**REQUIRED ACTIONS**.
• 1. Do these statements agree with the passage on the Beauchamp lawsuit? Answer yes or no for each and quote the deciding words. (a) Beauchamp died on October 18, 2020. (b) The federal judge denied the paramedics' request for qualified immunity. (c) The case was argued before a three-judge panel in June 2023.
• 2. Can you write the next part of the passage on the Beauchamp lawsuit, starting after its final sentence?

Beauchamp was taken to a nearby hospital and placed on a ventilator, but died from an anoxic brain injury six weeks later on October 18, 2020.
After Beauchamp’s death, Howard Linden, the administrator of her estate, sued the City of Southfield, Michigan, and the individual emergency medical workers for violating Beauchamp’s Fourteenth Amendment substantive due process rights.
The plaintiff argued that the first responders’ treatment of Beauchamp amounted to a “state-created danger” that resulted in “a private act of violence” against her.
In June 2022, a federal judge dismissed constitutional and due process claims brought by Linden and granted the paramedics’ request for qualified immunity.
The estate appealed, and the case was argued before a three-judge panel in June 2023.

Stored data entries
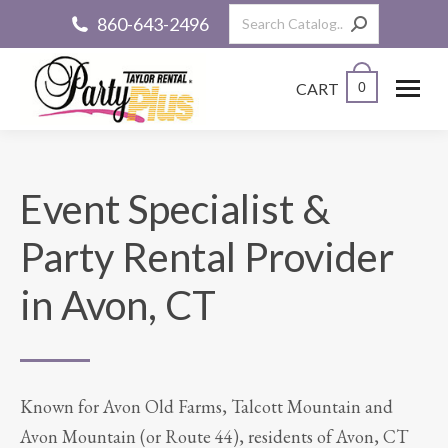
Search:
860-643-2496
CART
0
Event Specialist &
Party Rental Provider
in Avon, CT
Known for Avon Old Farms, Talcott Mountain and
Avon Mountain (or Route 44), residents of Avon, CT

**EXERCISE RESULTS**.
• 1.
(a) Yes: "died from an anoxic brain injury six weeks later on October 18, 2020"
(b) No: "granted the paramedics’ request for qualified immunity"
(c) Yes: "the case was argued before a three-judge panel in June 2023"

• 2.
U.S. Circuit Judge Julia Gibbons wrote that it is “hard to see” the plaintiff’s theory of “state-created danger.”
“It is hard to see how it could be ‘clearly established’ that the first responders exposed Beauchamp to a private act of violence when they mistakenly believed she was dead and left her in her family’s care to be processed for routine funeral proceedings, which included the funeral home employee’s act of putting Beauchamp’s presumed-dead body into a body bag to transport her to a funeral home,” Gibbons wrote.